begin Given text
Monday, March 12th 2012

Holey Optochip First to Transfer One Trillion Bits per Second Using Light

IBM scientists today will report on a prototype optical chipset, dubbed "Holey Optochip", that is the first parallel optical transceiver to transfer one trillion bits - one terabit - of information per second, the equivalent of downloading 500 high definition movies. The report will be presented at the Optical Fiber Communication Conference taking place in Los Angeles.

With the ability to move information at blazing speeds - eight times faster than parallel optical components available today - the breakthrough could transform how data is accessed, shared and used for a new era of communications, computing and entertainment. The raw speed of one transceiver is equivalent to the bandwidth consumed by 100,000 users at today's typical 10 Mb/s high-speed internet access. Or, it would take just around an hour to transfer the entire U.S. Library of Congress web archive through the transceiver.
Progress in optical communications is being driven by an explosion of new applications and services as the amount of data being created and transmitted over corporate and consumer networks continues to grow. At one terabit per second, IBM's latest advance in optical chip technology provides unprecedented amounts of bandwidth that could one day ship loads of data such as posts to social media sites, digital pictures and videos posted online, sensors used to gather climate information, and transaction records of online purchases.

"Reaching the one trillion bit per second mark with the Holey Optochip marks IBM's latest milestone to develop chip-scale transceivers that can handle the volume of traffic in the era of big data," said IBM Researcher Clint Schow, part of the team that built the prototype. "We have been actively pursuing higher levels of integration, power efficiency and performance for all the optical components through packaging and circuit innovations. We aim to improve on the technology for commercialization in the next decade with the collaboration of manufacturing partners."
end Given text
* _Parts of the exercise_:
a – Print the lines of the entries from the line containing "collection date as typed: 21 Aug 1972" through the last line of the entries, including both ends, and omit the pictures.
b – Carry on the optical chip article from the point where it stops.
The optical chip article and the entries below it have no connection to each other.
begin Material
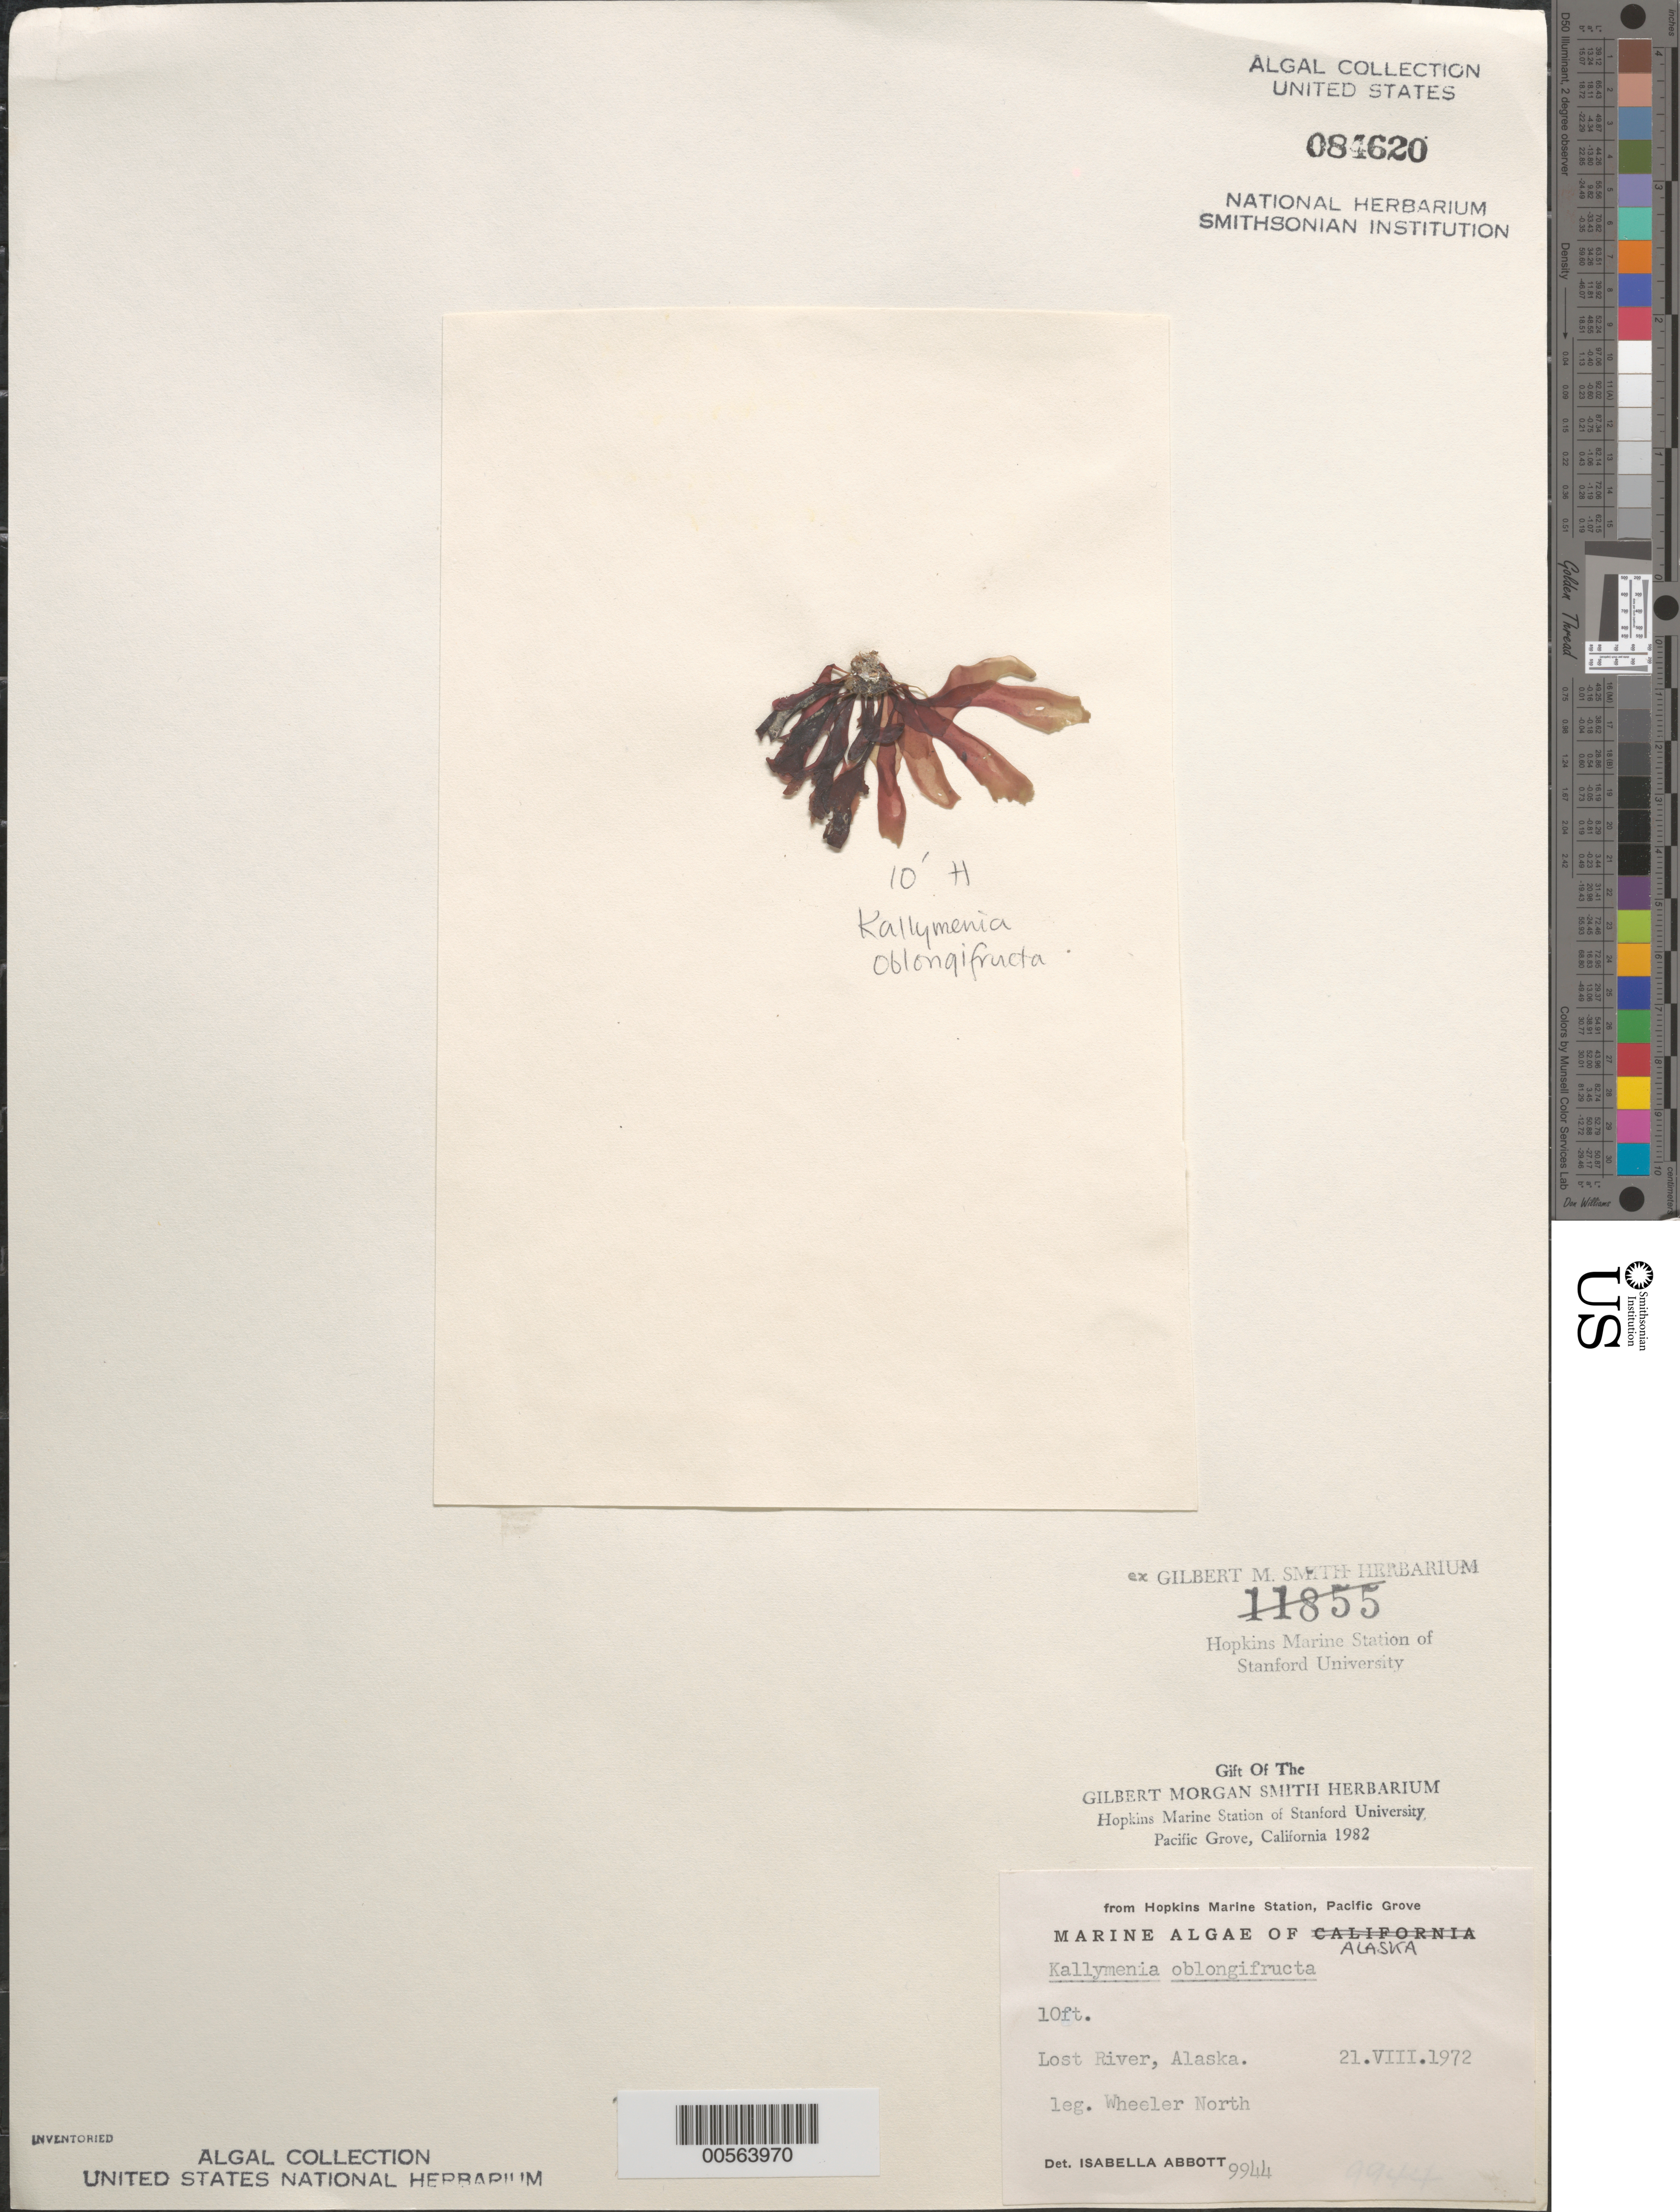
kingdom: Plantae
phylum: Rhodophyta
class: Florideophyceae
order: Gigartinales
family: Kallymeniaceae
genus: Erythrophyllum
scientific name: Erythrophyllum oblongifructum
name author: (Setchell) G.W. Saunders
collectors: W. North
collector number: IAA 9944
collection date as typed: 21 Aug 1972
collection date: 1972-08-21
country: United States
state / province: Alaska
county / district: Nome Division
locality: Lost River, east of Cape Prince of Wales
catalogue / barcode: US 84620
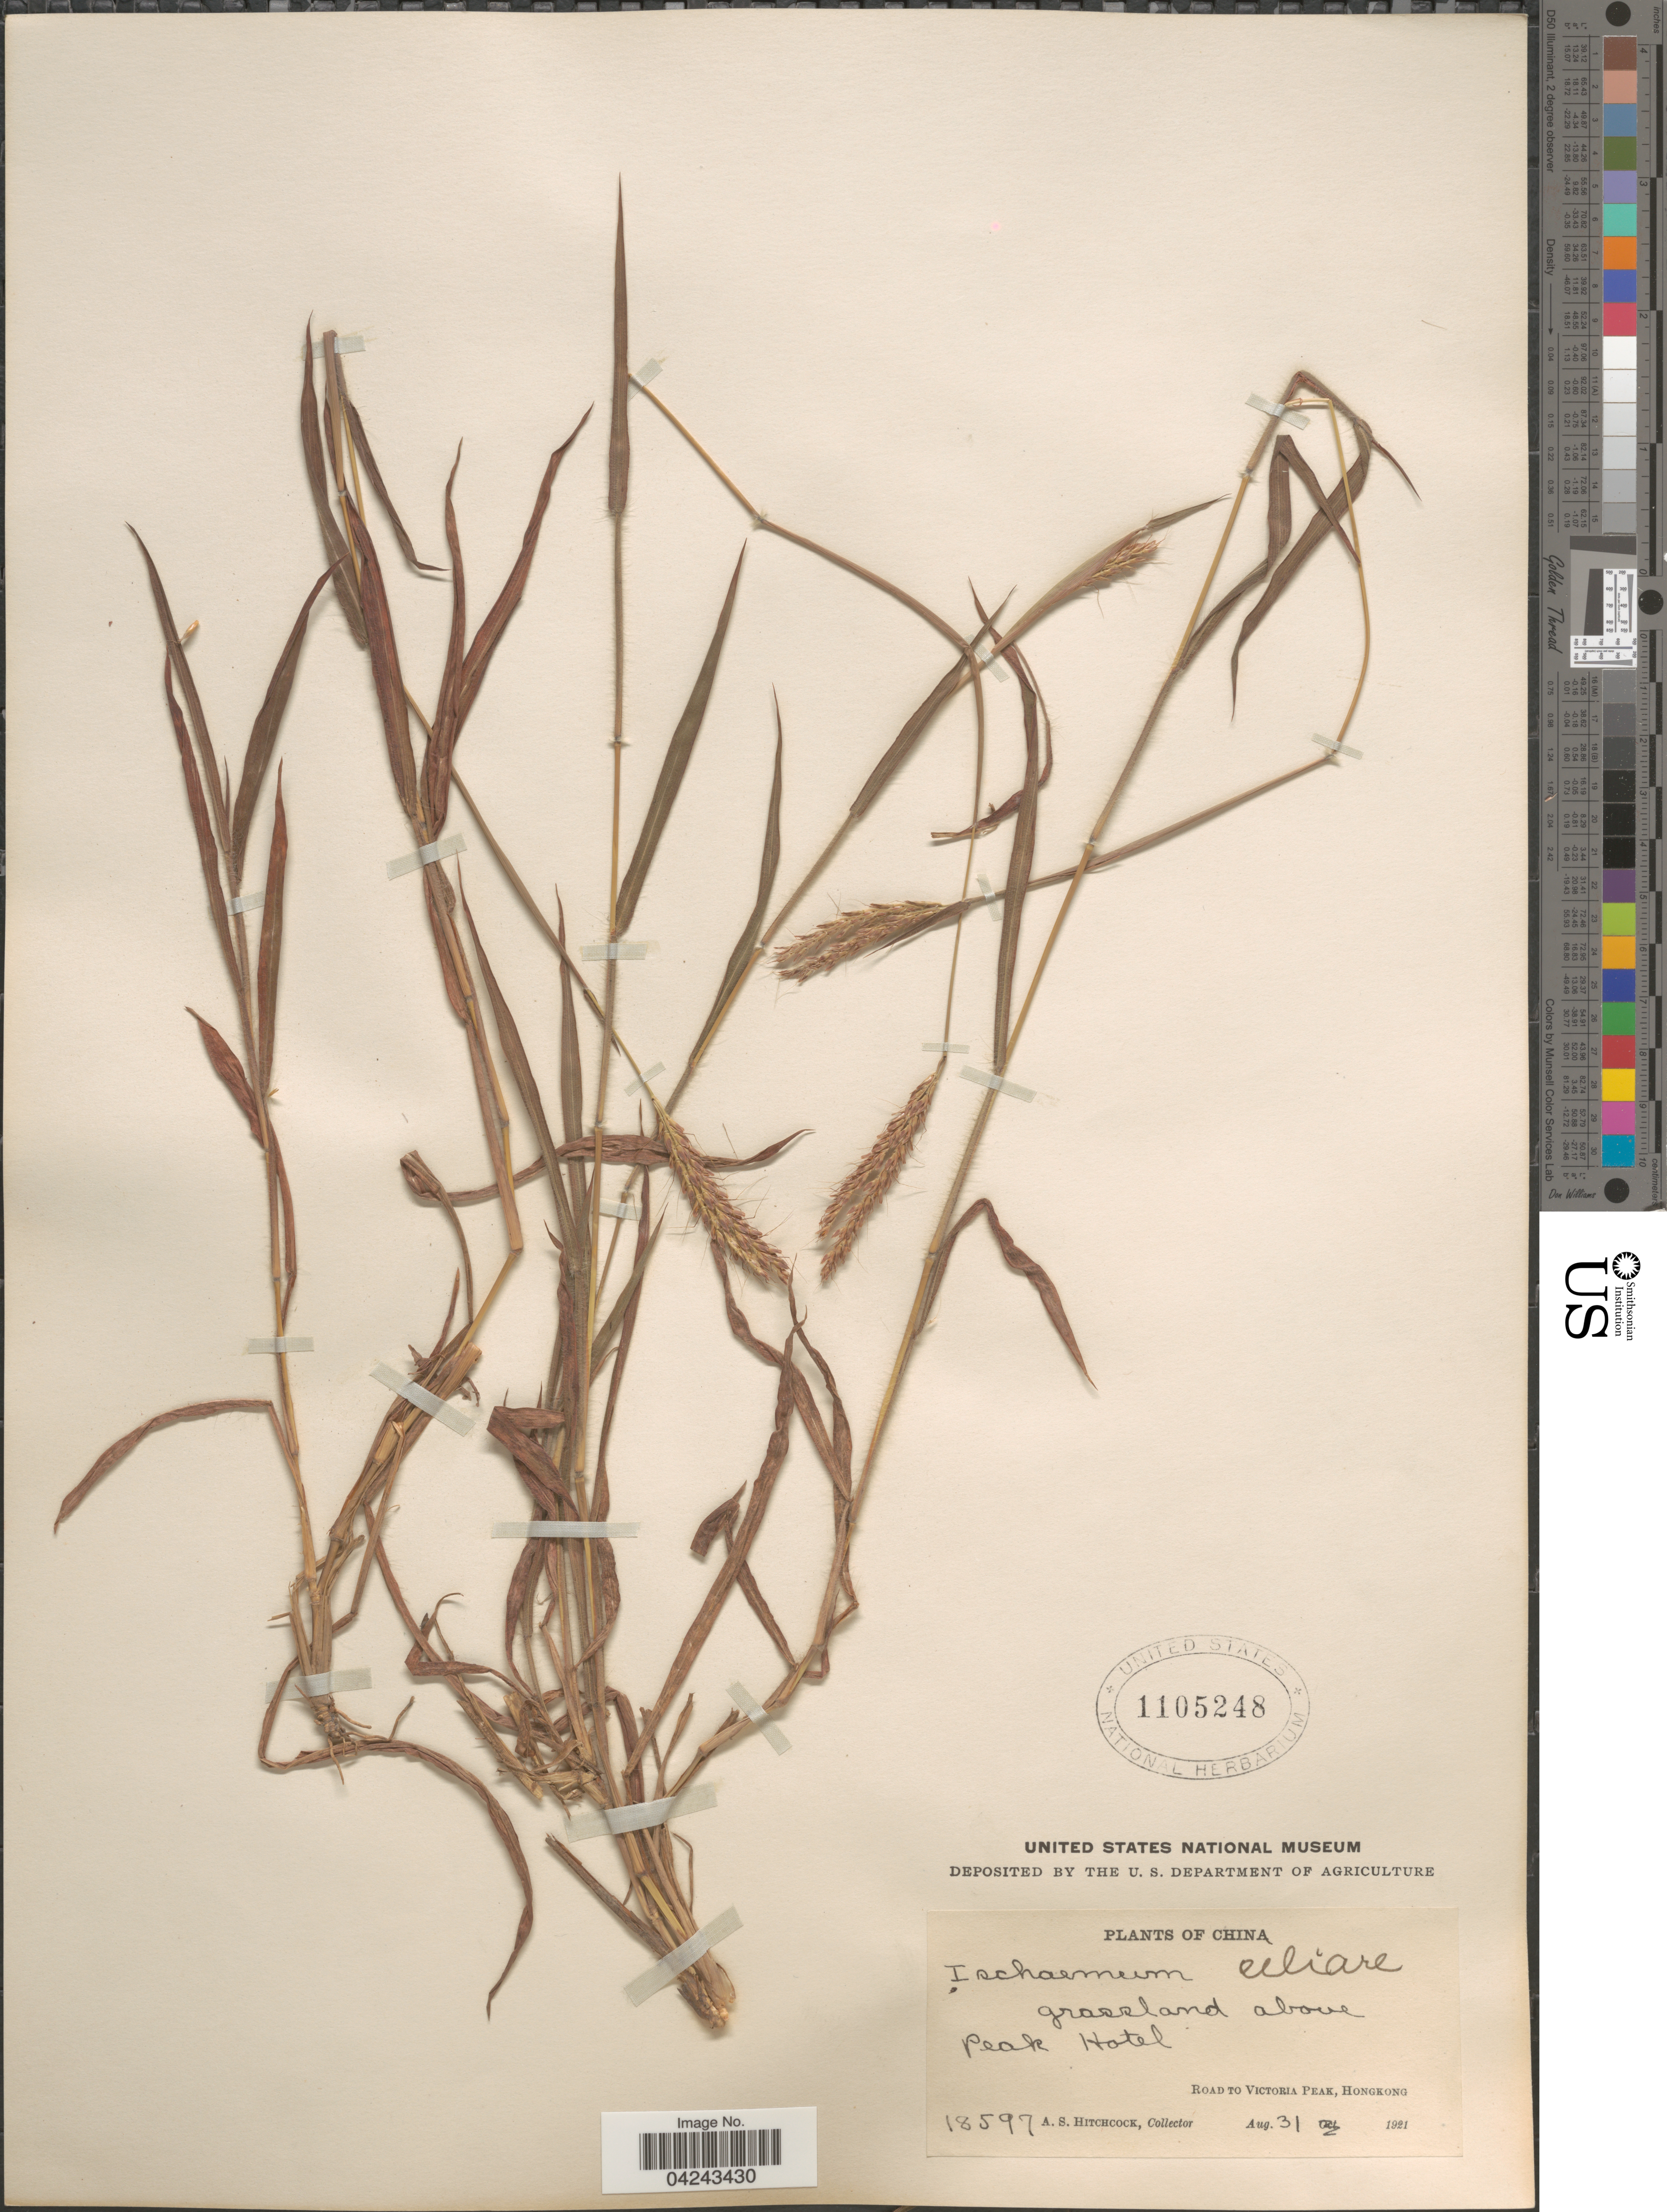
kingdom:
end Material
* _Results by task_:
a –
collection date as typed: 21 Aug 1972
collection date: 1972-08-21
country: United States
state / province: Alaska
county / district: Nome Division
locality: Lost River, east of Cape Prince of Wales
catalogue / barcode: US 84620
kingdom:

b –
Optical networking offers the potential to significantly improve data transfer rates by speeding the flow of data using light pulses, instead of sending electrons over wires. Because of this, researchers have been looking for ways to make use of optical signals within standard low-cost, high-volume chip manufacturing techniques for widespread use.

Using a novel approach, scientists in IBM labs developed the Holey Optochip by fabricating 48 holes through a standard silicon CMOS chip. The holes allow optical access through the back of the chip to 24 receiver and 24 transmitter channels to produce an ultra-compact, high-performing and power-efficient optical module capable of record setting data transfer rates.

The compactness and capacity of optical communication has become indispensable in the design of large data-handling systems. With that in mind, the Holey Optochip module is constructed with components that are commercially available today, providing the possibility to manufacture at economies of scale.

Consistent with green computing initiatives, the Holey Optochip achieves record speed at a power efficiency (the amount of power required to transmit a bit of information) that is among the best ever reported. The transceiver consumes less than five watts; the power consumed by a 100W light bulb could power 20 transceivers. This progress in power efficient interconnects is necessary to allow companies who adopt high-performance computing to manage their energy load while performing powerful applications such as analytics, data modeling and forecasting.

By demonstrating unparalleled levels of performance, the Holey Optochip illustrates that high-speed, low-power interconnects are feasible in the near term and optical is the only transmission medium that can stay ahead of the accelerating global demand for broadband. The future of computing will rely heavily on optical chip technology to facilitate the growth of big data and cloud computing and the drive for next-generation data center applications.

Technical Aspects of the Holey Optochip
Parallel optics is a fiber optic technology primarily targeted for high-data, short-reach multimode fiber systems that are typically less than 150 meters. Parallel optics differs from traditional duplex fiber optic serial communication in that data is simultaneously transmitted and received over multiple optical fibers.

A single 90-nanometer IBM CMOS transceiver IC with 24 receiver and 24 transmitter circuits becomes a Holey Optochip with the fabrication of forty-eight through-silicon holes, or "optical vias" - one for each transmitter and receiver channel. Simple post-processing on completed CMOS wafers with all devices and standard wiring levels results in an entire wafer populated with Holey Optochips. The transceiver chip measures only 5.2 mm x 5.8 mm. Twenty-four channel, industry-standard 850-nm VCSEL (vertical cavity surface emitting laser) and photodiode arrays are directly flip-chip soldered to the Optochip. This direct packaging produces high-performance, chip-scale optical engines. The Holey Optochips are designed for direct coupling to a standard 48-channel multimode fiber array through an efficient microlens optical system that can be assembled with conventional high-volume packaging tools.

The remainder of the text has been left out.